(Stored items)
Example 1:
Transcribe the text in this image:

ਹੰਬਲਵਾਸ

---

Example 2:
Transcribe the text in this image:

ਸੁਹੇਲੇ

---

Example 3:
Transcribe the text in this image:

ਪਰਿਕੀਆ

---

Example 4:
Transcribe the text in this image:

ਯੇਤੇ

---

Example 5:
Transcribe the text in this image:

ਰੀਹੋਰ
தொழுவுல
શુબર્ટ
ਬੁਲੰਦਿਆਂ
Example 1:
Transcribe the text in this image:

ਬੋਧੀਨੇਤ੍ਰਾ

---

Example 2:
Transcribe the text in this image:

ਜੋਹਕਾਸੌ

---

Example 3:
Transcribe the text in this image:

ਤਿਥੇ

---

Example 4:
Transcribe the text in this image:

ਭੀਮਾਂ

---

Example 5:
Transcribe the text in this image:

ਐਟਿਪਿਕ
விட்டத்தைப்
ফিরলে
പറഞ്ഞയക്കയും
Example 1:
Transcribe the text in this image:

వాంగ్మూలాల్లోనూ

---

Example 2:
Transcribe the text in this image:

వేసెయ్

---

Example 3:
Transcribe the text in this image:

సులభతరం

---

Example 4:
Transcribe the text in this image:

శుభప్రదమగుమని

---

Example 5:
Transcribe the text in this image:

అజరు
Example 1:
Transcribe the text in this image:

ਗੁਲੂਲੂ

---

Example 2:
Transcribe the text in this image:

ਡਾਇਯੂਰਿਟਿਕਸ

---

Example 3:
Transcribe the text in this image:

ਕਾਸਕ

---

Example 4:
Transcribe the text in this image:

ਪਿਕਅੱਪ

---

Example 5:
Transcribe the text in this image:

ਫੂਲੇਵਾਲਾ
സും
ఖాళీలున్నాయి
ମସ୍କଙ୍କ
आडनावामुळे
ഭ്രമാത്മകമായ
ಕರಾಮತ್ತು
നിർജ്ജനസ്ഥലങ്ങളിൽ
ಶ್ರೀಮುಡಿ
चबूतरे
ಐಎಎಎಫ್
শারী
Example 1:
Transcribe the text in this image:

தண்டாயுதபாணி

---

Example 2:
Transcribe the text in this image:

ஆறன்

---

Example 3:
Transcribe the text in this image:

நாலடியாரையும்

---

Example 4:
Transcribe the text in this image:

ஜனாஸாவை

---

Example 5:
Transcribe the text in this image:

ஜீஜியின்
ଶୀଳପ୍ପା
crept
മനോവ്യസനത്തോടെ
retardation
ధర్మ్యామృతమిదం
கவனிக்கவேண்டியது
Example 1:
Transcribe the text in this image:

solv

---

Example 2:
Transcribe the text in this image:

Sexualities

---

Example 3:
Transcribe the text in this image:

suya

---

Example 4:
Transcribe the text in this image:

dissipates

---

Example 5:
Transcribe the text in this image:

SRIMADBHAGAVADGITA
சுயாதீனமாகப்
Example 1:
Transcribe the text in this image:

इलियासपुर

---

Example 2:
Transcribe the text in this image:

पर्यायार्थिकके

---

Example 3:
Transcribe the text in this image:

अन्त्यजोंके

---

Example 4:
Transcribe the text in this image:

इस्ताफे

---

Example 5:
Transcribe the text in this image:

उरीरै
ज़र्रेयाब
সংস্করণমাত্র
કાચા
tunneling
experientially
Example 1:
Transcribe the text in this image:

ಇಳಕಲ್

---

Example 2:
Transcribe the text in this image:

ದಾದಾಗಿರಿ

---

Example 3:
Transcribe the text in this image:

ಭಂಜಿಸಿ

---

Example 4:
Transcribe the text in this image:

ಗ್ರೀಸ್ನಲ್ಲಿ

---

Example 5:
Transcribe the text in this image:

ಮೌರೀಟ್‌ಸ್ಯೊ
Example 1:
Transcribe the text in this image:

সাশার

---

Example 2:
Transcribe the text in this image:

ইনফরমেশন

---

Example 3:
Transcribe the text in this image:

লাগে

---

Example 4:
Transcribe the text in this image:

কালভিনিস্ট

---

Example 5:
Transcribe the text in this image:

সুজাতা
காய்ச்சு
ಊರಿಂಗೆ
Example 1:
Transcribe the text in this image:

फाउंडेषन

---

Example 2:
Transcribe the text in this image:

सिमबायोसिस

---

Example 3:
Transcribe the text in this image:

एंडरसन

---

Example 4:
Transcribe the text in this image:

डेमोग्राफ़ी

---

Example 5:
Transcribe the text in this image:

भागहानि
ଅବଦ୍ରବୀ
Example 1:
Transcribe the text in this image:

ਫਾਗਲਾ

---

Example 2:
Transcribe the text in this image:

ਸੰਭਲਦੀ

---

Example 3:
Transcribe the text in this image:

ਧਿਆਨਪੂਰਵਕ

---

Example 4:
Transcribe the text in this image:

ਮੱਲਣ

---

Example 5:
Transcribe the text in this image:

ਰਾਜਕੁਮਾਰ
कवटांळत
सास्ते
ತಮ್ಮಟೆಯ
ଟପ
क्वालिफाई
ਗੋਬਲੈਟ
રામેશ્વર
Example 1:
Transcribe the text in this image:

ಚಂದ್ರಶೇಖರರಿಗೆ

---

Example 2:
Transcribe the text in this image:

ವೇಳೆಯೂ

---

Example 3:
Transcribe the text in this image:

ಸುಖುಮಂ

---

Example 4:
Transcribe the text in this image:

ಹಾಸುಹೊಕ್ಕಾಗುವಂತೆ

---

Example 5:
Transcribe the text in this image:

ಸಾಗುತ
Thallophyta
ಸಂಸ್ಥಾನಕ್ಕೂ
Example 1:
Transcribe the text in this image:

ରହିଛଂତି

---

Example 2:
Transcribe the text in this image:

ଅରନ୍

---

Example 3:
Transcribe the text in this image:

:: The task ::
Print out every entry, keeping each one exact.

:: Output of the exercise ::
Example 1:
Transcribe the text in this image:

ਹੰਬਲਵਾਸ

---

Example 2:
Transcribe the text in this image:

ਸੁਹੇਲੇ

---

Example 3:
Transcribe the text in this image:

ਪਰਿਕੀਆ

---

Example 4:
Transcribe the text in this image:

ਯੇਤੇ

---

Example 5:
Transcribe the text in this image:

ਰੀਹੋਰ
தொழுவுல
શુબર્ટ
ਬੁਲੰਦਿਆਂ
Example 1:
Transcribe the text in this image:

ਬੋਧੀਨੇਤ੍ਰਾ

---

Example 2:
Transcribe the text in this image:

ਜੋਹਕਾਸੌ

---

Example 3:
Transcribe the text in this image:

ਤਿਥੇ

---

Example 4:
Transcribe the text in this image:

ਭੀਮਾਂ

---

Example 5:
Transcribe the text in this image:

ਐਟਿਪਿਕ
விட்டத்தைப்
ফিরলে
പറഞ്ഞയക്കയും
Example 1:
Transcribe the text in this image:

వాంగ్మూలాల్లోనూ

---

Example 2:
Transcribe the text in this image:

వేసెయ్

---

Example 3:
Transcribe the text in this image:

సులభతరం

---

Example 4:
Transcribe the text in this image:

శుభప్రదమగుమని

---

Example 5:
Transcribe the text in this image:

అజరు
Example 1:
Transcribe the text in this image:

ਗੁਲੂਲੂ

---

Example 2:
Transcribe the text in this image:

ਡਾਇਯੂਰਿਟਿਕਸ

---

Example 3:
Transcribe the text in this image:

ਕਾਸਕ

---

Example 4:
Transcribe the text in this image:

ਪਿਕਅੱਪ

---

Example 5:
Transcribe the text in this image:

ਫੂਲੇਵਾਲਾ
സും
ఖాళీలున్నాయి
ମସ୍କଙ୍କ
आडनावामुळे
ഭ്രമാത്മകമായ
ಕರಾಮತ್ತು
നിർജ്ജനസ്ഥലങ്ങളിൽ
ಶ್ರೀಮುಡಿ
चबूतरे
ಐಎಎಎಫ್
শারী
Example 1:
Transcribe the text in this image:

தண்டாயுதபாணி

---

Example 2:
Transcribe the text in this image:

ஆறன்

---

Example 3:
Transcribe the text in this image:

நாலடியாரையும்

---

Example 4:
Transcribe the text in this image:

ஜனாஸாவை

---

Example 5:
Transcribe the text in this image:

ஜீஜியின்
ଶୀଳପ୍ପା
crept
മനോവ്യസനത്തോടെ
retardation
ధర్మ్యామృతమిదం
கவனிக்கவேண்டியது
Example 1:
Transcribe the text in this image:

solv

---

Example 2:
Transcribe the text in this image:

Sexualities

---

Example 3:
Transcribe the text in this image:

suya

---

Example 4:
Transcribe the text in this image:

dissipates

---

Example 5:
Transcribe the text in this image:

SRIMADBHAGAVADGITA
சுயாதீனமாகப்
Example 1:
Transcribe the text in this image:

इलियासपुर

---

Example 2:
Transcribe the text in this image:

पर्यायार्थिकके

---

Example 3:
Transcribe the text in this image:

अन्त्यजोंके

---

Example 4:
Transcribe the text in this image:

इस्ताफे

---

Example 5:
Transcribe the text in this image:

उरीरै
ज़र्रेयाब
সংস্করণমাত্র
કાચા
tunneling
experientially
Example 1:
Transcribe the text in this image:

ಇಳಕಲ್

---

Example 2:
Transcribe the text in this image:

ದಾದಾಗಿರಿ

---

Example 3:
Transcribe the text in this image:

ಭಂಜಿಸಿ

---

Example 4:
Transcribe the text in this image:

ಗ್ರೀಸ್ನಲ್ಲಿ

---

Example 5:
Transcribe the text in this image:

ಮೌರೀಟ್‌ಸ್ಯೊ
Example 1:
Transcribe the text in this image:

সাশার

---

Example 2:
Transcribe the text in this image:

ইনফরমেশন

---

Example 3:
Transcribe the text in this image:

লাগে

---

Example 4:
Transcribe the text in this image:

কালভিনিস্ট

---

Example 5:
Transcribe the text in this image:

সুজাতা
காய்ச்சு
ಊರಿಂಗೆ
Example 1:
Transcribe the text in this image:

फाउंडेषन

---

Example 2:
Transcribe the text in this image:

सिमबायोसिस

---

Example 3:
Transcribe the text in this image:

एंडरसन

---

Example 4:
Transcribe the text in this image:

डेमोग्राफ़ी

---

Example 5:
Transcribe the text in this image:

भागहानि
ଅବଦ୍ରବୀ
Example 1:
Transcribe the text in this image:

ਫਾਗਲਾ

---

Example 2:
Transcribe the text in this image:

ਸੰਭਲਦੀ

---

Example 3:
Transcribe the text in this image:

ਧਿਆਨਪੂਰਵਕ

---

Example 4:
Transcribe the text in this image:

ਮੱਲਣ

---

Example 5:
Transcribe the text in this image:

ਰਾਜਕੁਮਾਰ
कवटांळत
सास्ते
ತಮ್ಮಟೆಯ
ଟପ
क्वालिफाई
ਗੋਬਲੈਟ
રામેશ્વર
Example 1:
Transcribe the text in this image:

ಚಂದ್ರಶೇಖರರಿಗೆ

---

Example 2:
Transcribe the text in this image:

ವೇಳೆಯೂ

---

Example 3:
Transcribe the text in this image:

ಸುಖುಮಂ

---

Example 4:
Transcribe the text in this image:

ಹಾಸುಹೊಕ್ಕಾಗುವಂತೆ

---

Example 5:
Transcribe the text in this image:

ಸಾಗುತ
Thallophyta
ಸಂಸ್ಥಾನಕ್ಕೂ
Example 1:
Transcribe the text in this image:

ରହିଛଂତି

---

Example 2:
Transcribe the text in this image:

ଅରନ୍

---

Example 3:
Transcribe the text in this image:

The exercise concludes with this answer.